Black Women Playwrights | Teachers' Guide
Domestic Violence
Growing up on a crowded Brooklyn street, Lynn Nottage could not avoid knowing a lot about her neighbors' problems. Family secrets were out in the open, often literally. One afternoon, while she was in grade school, Nottage saw a man beating his wife in the middle of the street while neighbors watched from their stoops.
Later, after college and graduate school, she worked for Amnesty International and saw photographs of women from around the world, the bruised and broken faces of women who had suffered from domestic violence.

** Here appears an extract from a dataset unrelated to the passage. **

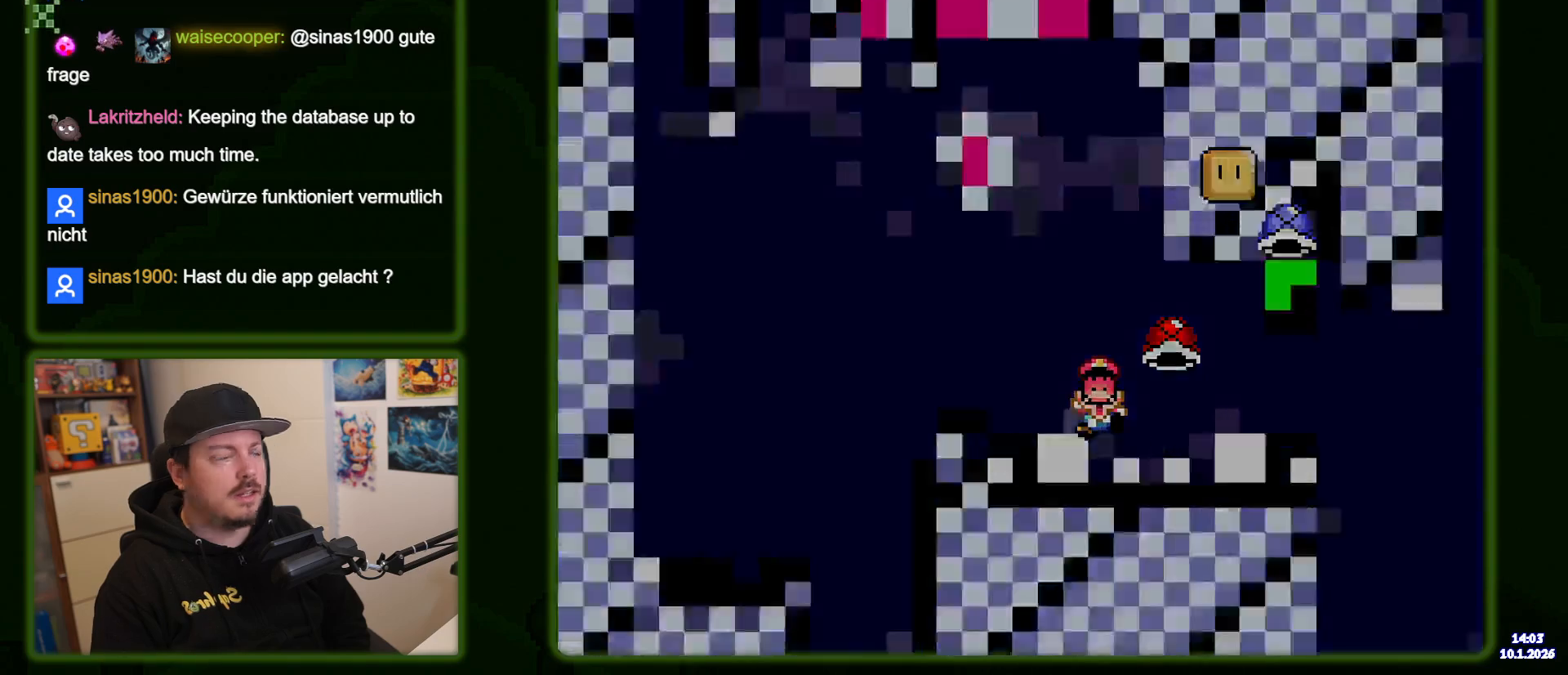
{"dt_ms": 500, "buttons": ["X"], "events": [[416, "X", "down"]]}
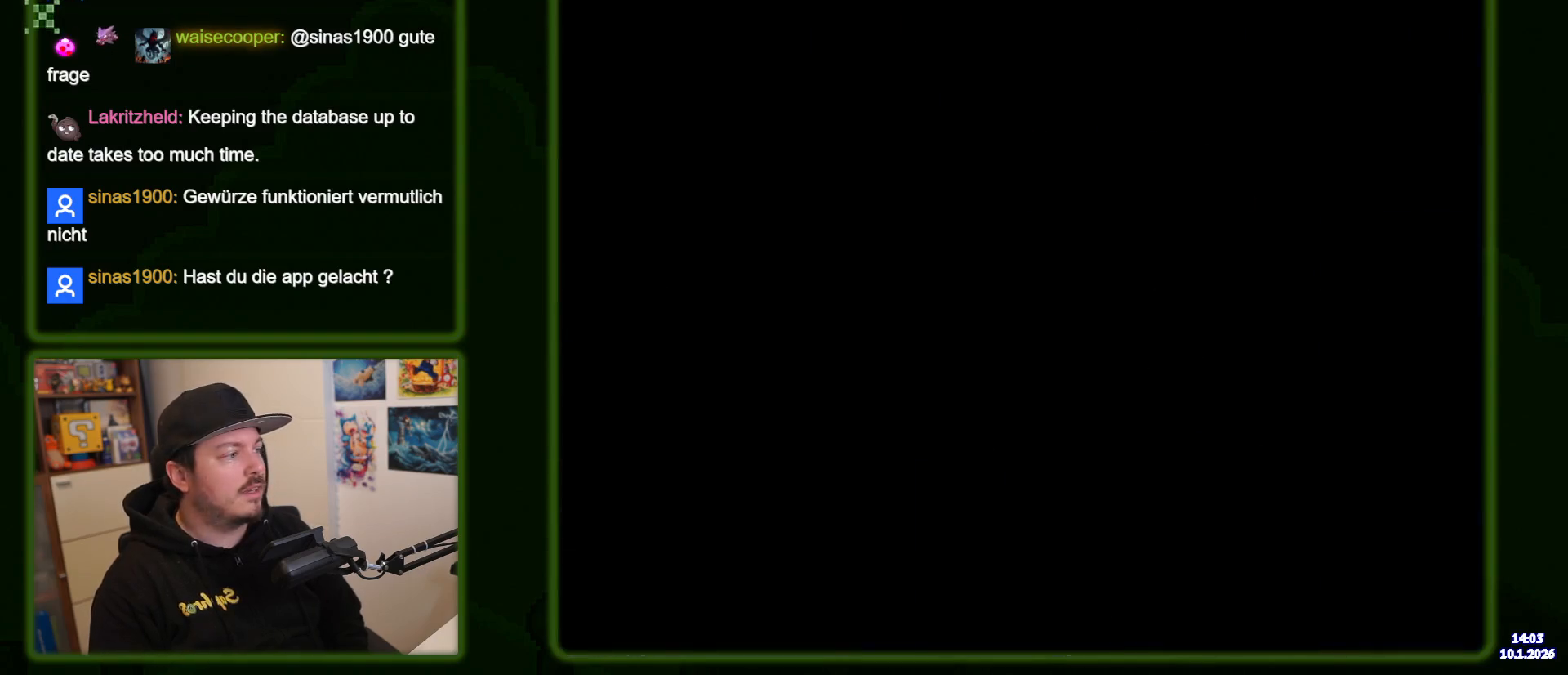
{"dt_ms": 500, "buttons": ["X"], "events": []}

Both experiences contributed to the writing of her play, Poof! The photographs were the most immediate inspiration, shocking her with their imagery and bearing witness that domestic violence affects all races, nationalities and classes. The childhood memory hovered in the background, speaking to the everyday threat of domestic violence and the kind of hidden, strangely ordinary tragedy it causes.
Lynn Nottage saw Poof! as rooted in the African-American and Hispanic communities in which she grew up. But Poof! has been translated into Spanish, Chinese, Japanese, and Welsh. It has been performed around the world. Audience reactions have been especially intense in Asia and Latin America.
In the Classroom
- Students might discuss how the writer's personal experiences found their way to the theater. How did the beating Nottage saw as a girl "sensitize" her to the problem of domestic violence?
- After seeing the photographs at Amnesty International, Nottage might have written a magazine article about domestic violence. Would that have been more effective than a play? How can a play about two women address a problem that affects millions of women around the world?
- The televised version of Nottage's play opens with street scenes interspersed with "photographs" of a variety of women. Those same women reappear at the end of the play when Loureen is sitting at the dinner table. What is the function of these women?
- How can a play written by an African-American about her community be understood in another culture? How can art reach across national and cultural boundaries? What can explain the play's cross-cultural appeal? Why have audience reactions to Poof! been especially strong in Asia and Latin America?